In the past Rangers supporters filled Ibrox regardless of anger. Walter Smith endured protests yet the ground still sold out. Even during Ally McCoist’s meltdown years fans kept coming. But Russell Martin has broken that bond. The appetite to watch his Rangers is gone and this League Cup tie could prove it beyond doubt. Ibrox Noise put it bluntly that Martin’s Rangers is now a lame duck regime. Some fans are saying openly that they will not attend. Others are passing tickets on. The outcome is the same: thousands of missing voices.

Warning signs for the board

The board have gambled on Martin’s survival and they could now face the consequences. Empty seats speak of lost revenue and lost loyalty. Sponsors notice these things as well. They want Rangers looking powerful and dominant not hollow and fractured. This boycott could ripple far beyond the 90 minutes on the park. It would show that fans still hold the ultimate power, as seen when The Guardian detailed Rangers’ Bruges collapse.

The fact is Rangers fans are tired of false dawns. They have endured enough humiliation in Europe and enough embarrassment domestically.
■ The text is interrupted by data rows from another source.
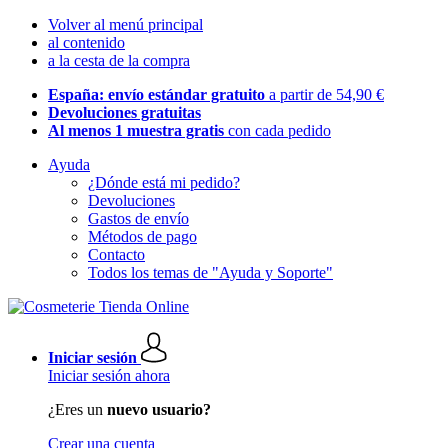
Volver al menú principal
al contenido
a la cesta de la compra
España: envío estándar gratuito
a partir de 54,90 €
Devoluciones gratuitas
Al menos 1 muestra gratis
con cada pedido
Ayuda
¿Dónde está mi pedido?
Devoluciones
Gastos de envío
Métodos de pago
Contacto
Todos los temas de "Ayuda y Soporte"
Iniciar sesión
Iniciar sesión ahora
¿Eres un
nuevo usuario?
Crear una cuenta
The League Cup fixture against Hibs should have been a raucous night under the lights. Instead it could turn into the most visual sign yet that the bond between board and support has collapsed, just as The Guardian covered after the Panathinaikos defeat.

Rangers cannot thrive when the stands are empty. The board must act or risk a slide into deeper chaos. Fans will only pay for passion and belief. Right now Russell Martin inspires neither, a truth echoed when The Guardian reminded readers of his Premier League failings.